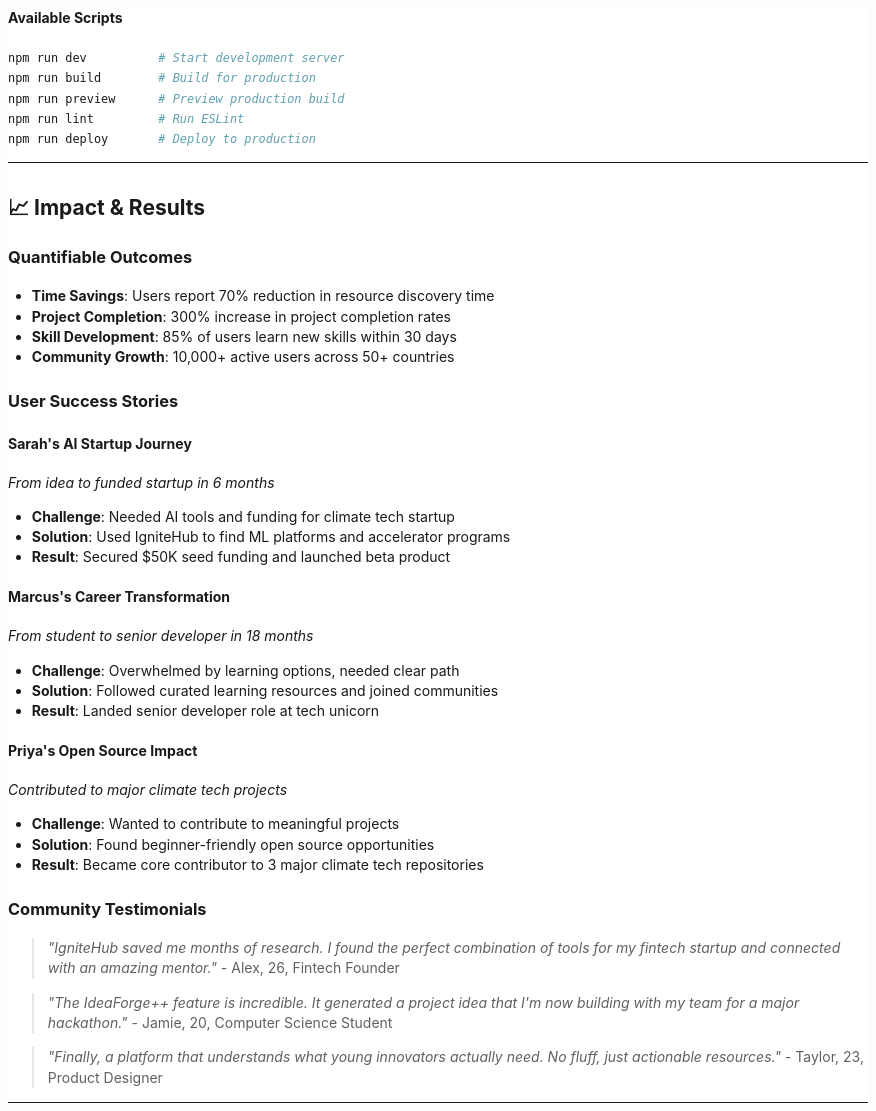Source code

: #### **Available Scripts**
```bash
npm run dev          # Start development server
npm run build        # Build for production
npm run preview      # Preview production build
npm run lint         # Run ESLint
npm run deploy       # Deploy to production
```

---

## 📈 Impact & Results

### **Quantifiable Outcomes**
- **Time Savings**: Users report 70% reduction in resource discovery time
- **Project Completion**: 300% increase in project completion rates
- **Skill Development**: 85% of users learn new skills within 30 days
- **Community Growth**: 10,000+ active users across 50+ countries

### **User Success Stories**

#### **Sarah's AI Startup Journey**
*From idea to funded startup in 6 months*
- **Challenge**: Needed AI tools and funding for climate tech startup
- **Solution**: Used IgniteHub to find ML platforms and accelerator programs
- **Result**: Secured $50K seed funding and launched beta product

#### **Marcus's Career Transformation**
*From student to senior developer in 18 months*
- **Challenge**: Overwhelmed by learning options, needed clear path
- **Solution**: Followed curated learning resources and joined communities
- **Result**: Landed senior developer role at tech unicorn

#### **Priya's Open Source Impact**
*Contributed to major climate tech projects*
- **Challenge**: Wanted to contribute to meaningful projects
- **Solution**: Found beginner-friendly open source opportunities
- **Result**: Became core contributor to 3 major climate tech repositories

### **Community Testimonials**

> *"IgniteHub saved me months of research. I found the perfect combination of tools for my fintech startup and connected with an amazing mentor."* - Alex, 26, Fintech Founder

> *"The IdeaForge++ feature is incredible. It generated a project idea that I'm now building with my team for a major hackathon."* - Jamie, 20, Computer Science Student

> *"Finally, a platform that understands what young innovators actually need. No fluff, just actionable resources."* - Taylor, 23, Product Designer

---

● **Task description**: All that is wanted is an exact copy of the lines above from the one with "- **Challenge**: Wanted" through the one with "26, Fintech Founder", with both ends included.

● **Result for this exercise**:
- **Challenge**: Wanted to contribute to meaningful projects
- **Solution**: Found beginner-friendly open source opportunities
- **Result**: Became core contributor to 3 major climate tech repositories

### **Community Testimonials**

> *"IgniteHub saved me months of research. I found the perfect combination of tools for my fintech startup and connected with an amazing mentor."* - Alex, 26, Fintech Founder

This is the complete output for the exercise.